Adding a left-handed arm to the bullpen might be a smart move for a San Diego team with just two left-handed bullpen options, one of whom (Pomeranz) is still finding his form post-injury. Bleier, along with Kennedy, are veteran arms that would provide depth for a Padres’ team in need while not clogging the future payroll.
Another route the Padres could go, one which seems to be a popular position amongst fans and insiders alike, would be starting pitching help for the Padres that would, in theory, give the bullpen help by way of increased quality starts. Scherzer, Danny Duffy of the Royals, and Jon Gray of the Rockies have been mentioned in reports and rumors, but all come with a caveat. Scherzer’s price tag, Duffy’s health, and Berrios’ inexperience combined with health make them all uncertain risks that will likely require coveted returns.

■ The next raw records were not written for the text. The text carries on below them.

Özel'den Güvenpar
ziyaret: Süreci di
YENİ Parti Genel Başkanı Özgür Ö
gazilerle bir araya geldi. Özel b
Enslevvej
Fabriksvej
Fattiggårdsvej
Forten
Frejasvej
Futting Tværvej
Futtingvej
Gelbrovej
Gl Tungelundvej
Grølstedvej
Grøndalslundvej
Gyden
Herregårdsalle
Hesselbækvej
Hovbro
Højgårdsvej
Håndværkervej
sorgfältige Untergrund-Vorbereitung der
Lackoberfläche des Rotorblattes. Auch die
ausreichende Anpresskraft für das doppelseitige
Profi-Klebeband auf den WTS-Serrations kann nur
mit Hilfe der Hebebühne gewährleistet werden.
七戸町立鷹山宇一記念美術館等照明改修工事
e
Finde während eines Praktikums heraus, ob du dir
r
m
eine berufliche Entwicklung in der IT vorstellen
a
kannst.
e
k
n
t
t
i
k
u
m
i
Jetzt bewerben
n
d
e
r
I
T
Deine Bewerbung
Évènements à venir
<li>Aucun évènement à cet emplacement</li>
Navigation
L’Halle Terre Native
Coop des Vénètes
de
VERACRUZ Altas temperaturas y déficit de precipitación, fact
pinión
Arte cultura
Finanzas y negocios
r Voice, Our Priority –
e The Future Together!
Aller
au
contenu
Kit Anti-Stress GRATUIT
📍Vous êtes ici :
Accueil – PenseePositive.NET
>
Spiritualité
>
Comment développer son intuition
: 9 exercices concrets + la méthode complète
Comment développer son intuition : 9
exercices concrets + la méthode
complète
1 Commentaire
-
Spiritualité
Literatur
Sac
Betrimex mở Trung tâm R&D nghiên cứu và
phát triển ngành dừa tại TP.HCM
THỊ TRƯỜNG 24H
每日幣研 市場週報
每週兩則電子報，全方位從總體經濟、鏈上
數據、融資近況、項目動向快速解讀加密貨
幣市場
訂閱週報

Michael Pineda, however, would be a cheaper option as a starting pitcher and could have an impact as any one of the bigger names. Pineda is a seasoned professional at this point in his career, with the chance to make some big starts at the back of the San Diego rotation, with little pressure to be “the guy.”
With respectable numbers in 2021 (3.86 ERA, 64 K, 1.189 WHIP in 72.1 IP), Pineda would be a veteran addition for the back of the rotation with a chance to make a difference down the stretch. He also would be an excellent option for a playoff start if needed. A luxury San Diego could have used a season ago.
The question marks surrounding the San Diego rotation stem from many internal issues, including Blake Snell and Chris Paddack lacking consistency and Dinelson Lamet struggling to stay healthy. For San Diego’s front office to assume they will all find themselves at the perfect time would be foolish, making a starting pitcher a logical idea in the search for trade partners.
If the Padres were to acquire a Scherzer from Washington or a Berrios from Minnesota, they would absolutely put themselves in the best possible position to win right now. There are, however, other options and scenarios that could lead to the team winning in 2021, making Friday’s deadline and the subsequent 60 games all the more intriguing.